Quand B-H L. affirme l'existence d'un nazisme arabo-musulman, qu'incarnerait aujourd'hui Daech, on songe immédiatement à un point commun entre les discours de ses militants et ceux des nazis : l'antisémitisme. Mais une différence fondamentale sépare l'antisémitisme nazi et l'antisémitisme tel qu'il se manifeste dans la sphère arabo-musulmane. On sait que l'antisémitisme est un thème majeur de la doctrine nazie. Pour les nazis, les Juifs, ennemis jurés du peuple allemand, appartiennent à une race inférieure, les Sémites. Or, les Arabes sont aussi des Sémites. Les nazis n’avaient que mépris pour les uns et pour les autres, qu’ils considéraient comme des Asiates corrompus et dégénérés. De plus, l’Islam, religion dérivée du judéo-christianisme, était, ipso facto, l’objet, de leur part, du même rejet radical, au profit de la vraie religion aryenne, celle des anciens Germains, pour qui le divin se confond avec la Nature. En revanche, l’antisémitisme musulman, comme l’antisémitisme chrétien, est d’origine religieuse et son argumentaire est religieux, politique aussi depuis la création de l'Etat d'Israël ; mais il n'est  nullement raciste, et pour cause.

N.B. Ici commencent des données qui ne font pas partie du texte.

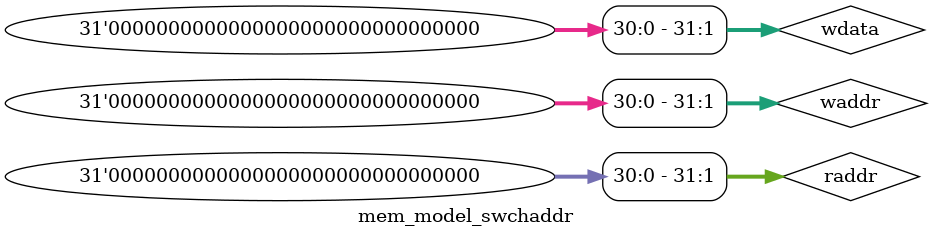
<source format=sv>


module mem_model_swchaddr(MEMIF_SWCHADDR.to_mem  memif,AXI_clks.to_rtl clks);

parameter DWIDTH = 32;
parameter AWIDTH = 32; 
parameter MEM_DEPTH = (1<<AWIDTH);

logic  [AWIDTH-1:0] waddr;
logic  [DWIDTH-1:0] wdata;
logic               write;
logic  [AWIDTH-1:0] raddr;
logic  [DWIDTH-1:0] rdata;

assign waddr          = memif.f0_waddr;
assign wdata          = memif.f0_wdata;
assign write          = memif.f0_write;
assign raddr          = memif.f0_raddr;
assign memif.f0_rdata = rdata;


reg [DWIDTH-1:0] mem[0:MEM_DEPTH-1];

logic [DWIDTH-1:0] m00,m01,m02,m03;
assign m00=mem[0];
assign m01=mem[1];
assign m02=mem[2];
assign m03=mem[3];

always @(*) begin
  rdata <= #1 mem[raddr];
end

always @(posedge(clks.clk)) begin
  if(write) begin
    mem[waddr]<=#1 wdata;
  end
end

endmodule

</source>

Si l'antisémitisme racial (qui englobe les Arabes) est une caractéristique majeure du nazisme, parler de nazisme arabo-musulman, même à propos de Daech, n’a absolument aucun sens.

Parler de « révolution planétaire » à propos du nazisme, comme le fait B-H L , me paraît des plus aventureux. Si  une révolution planétaire nazie avait eu lieu, on n'aurait d'ailleurs pas attendu B-H L. pour en entendre parler. Mais il ne s'agit là que d'un fantasme du "philosophe" à la chemise blanche, à qui l'émotion a dû inspirer ce pseudo-événement historique. Rappelons que, pour les nazis eux-mêmes, le nazisme n’était pas exportable, étant une idéologie fondamentalement germanique adaptée aux besoins du seul peuple allemand. Que le nazisme ait suscité, ici et là dans le monde, des sympathies et des tentatives d’imitation, c’est certain, mais cela n’a rien à voir avec un projet de révolution planétaire, projet inscrit, en revanche, dans le marxisme. Je me demande quel écho ont bien pu éveiller, entre 1920 et 1945, les idées nazies dans un pays comme la Chine. Là encore, la présentation que B-H L. fait du succès du nazisme hors des frontières de l’Allemagne est en contradiction avec la nature même du nazisme.

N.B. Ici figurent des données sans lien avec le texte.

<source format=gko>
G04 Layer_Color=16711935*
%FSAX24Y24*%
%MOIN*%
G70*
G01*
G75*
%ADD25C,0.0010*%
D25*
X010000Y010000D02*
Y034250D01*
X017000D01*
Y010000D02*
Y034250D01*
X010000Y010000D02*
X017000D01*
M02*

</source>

Si le projet de révolution planétaire est inhérent au marxisme, c’est qu’il s’agit d’une doctrine à visée universaliste. Au contraire, le nazisme, par définition, exclut toute prétention universaliste (donc tout projet de révolution planétaire), puisque ce que vise cette idéologie, c’est la promotion des intérêts du peuple allemand et, plus largement, de la race aryenne (ou indo-germanique). Les nazis vomissaient l’universalisme, aberration d’origine, selon eux, judéo-chrétienne. 

L'universalisme islamique est du même ordre que l'universalisme chrétien et fondé de la même façon que lui. Il rend plausible le scénario suivant : imaginons que, dans une des régions actuellement contrôlées par Daech, un Juif se convertisse à l'Islam, dans la version rigoriste des maîtres de l'heure. Non seulement le nouveau prosélyte ne serait pas inquiété, mais il serait accueilli à bras ouverts, et son cas serait sans aucun doute célébré par leur propagande. Un tel cas de figure, dans l'Allemagne nazie, aurait été proprement inconcevable, la souillure raciale étant, pour les nazis, ineffaçable.

L'assimilation proposée par Bernard-Henri Lévy entre la doctrine de Daech et celle des nazis est donc irrecevable. Il s'agit bien de deux doctrines totalitaires, mais leur nature est radicalement différente.


Lire :   Johann ChapoutotLa loi du sang  / Penser et agir en nazi 
                                                                         ( Gallimard / Bibliothèque des histoires )







1 commentaire:

mehdi mountather a dit…

Mars 2017 ni la fin des virus de la terre Daech et israél INCHAALLAH ALLAH extermine l'antéchrist bliss par un cataclysme et les illuminatis les franc maçons par arrêt cardiaque virus accident de la route crash d'avion foudre tornade Amine si l'antéchrist est un êtres humain 100% Henry Levy l’architecte des révoltes arabe ou Bush l'architecte de 11.9 en Usa si l'antéchrist la télé sa fin par l'explosion des satellites par des météorites tempête solaire et les ovnis si la fin du monde Mars 2017 aux non musulmans de se convertir a l'islam pour éviter a l'enfer.